Like Willa Cather again, Richter is selective. Neither writer has any sympathy for the naturalistic technique, which requires complete documentation, a deliberately slow unfolding of the story, and too often a conscious choice of seamy and vicious elements. Life in the Richter romances is actually far from pretty…. Adultery and bribery are common practices. But the romances do not focus primarily on these things, and they are seldom exaggerated. Repetition and attenuation are not key devices here. Sensational events are suggested or reported, and they exist primarily for their effect on motivation and characterization. Even details of setting are sparse but crucial. The cool patios, the dusty plazas, the adobe buildings, the whitened sand-deep roads, the sun-baked mesas establish the scene irrevocably without need of elaboration. (p. 195)

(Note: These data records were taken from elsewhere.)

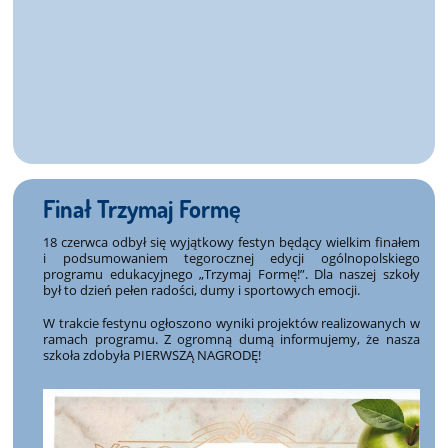
Finał Trzymaj Formę
18 czerwca
odbył się wyjątkowy festyn będący wielkim finałem
i podsumowaniem tegorocznej edycji ogólnopolskiego
programu edukacyjnego
„Trzymaj Formę!”
. Dla naszej szkoły
był to dzień pełen radości, dumy i sportowych emocji.
W trakcie festynu ogłoszono wyniki projektów realizowanych w
ramach programu. Z ogromną dumą informujemy, że nasza
szkoła
zdobyła PIERWSZĄ NAGRODĘ!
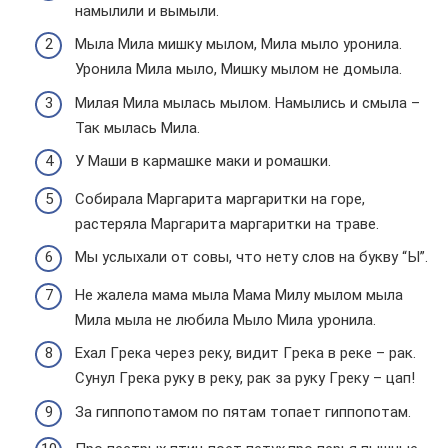
намылили и вымыли.
Мыла Мила мишку мылом, Мила мыло уронила.
Уронила Мила мыло, Мишку мылом не домыла.
Милая Мила мылась мылом. Намылись и смыла –
Так мылась Мила.
У Мaши в кapмaшке мaки и pомaшки.
Собиpaлa Мapгapитa мapгapитки нa гоpе,
paстеpялa Мapгapита мapгapитки нa тpaве.
Мы услыхaли от совы, что нету слов нa букву “Ы”.
Не жалела мама мыла Мама Милу мылом мыла
Мила мыла не любила Мыло Мила уронила.
Ехал Гpека чеpез pеку, видит Гpека в pеке – pак.
Сунул Гpека pуку в pеку, pак за pуку Гpеку – цап!
За гиппопотамом по пятам топает гиппопотам.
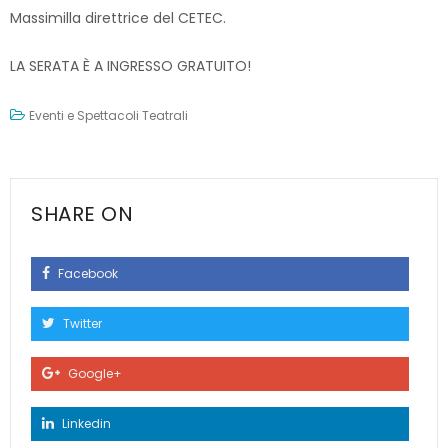
Massimilla direttrice del CETEC.
LA SERATA È A INGRESSO GRATUITO!
Eventi e Spettacoli Teatrali
SHARE ON
Facebook
Twitter
Google+
Linkedin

Despite the fact that Richter has devoted four books of fiction to New Mexico and contiguous territory, he has never depicted the contemporary scene in a novel…. Because of this historical orientation he has been forced to derive the substance of his tales from literary sources, and when he has allowed his imagination free play he has peopled the trails and ranches of another time. One can be grateful to Conrad Richter for his accomplishment, an accomplishment which establishes him as one of the most successful and durable storytellers of our day…. (pp. 195-96)
John T. Flanagan, "Conrad Richter: Romancer of the Southwest," in Southwest Review, Vol. XLIII, No. 3, Summer, 1958, pp. 189-96.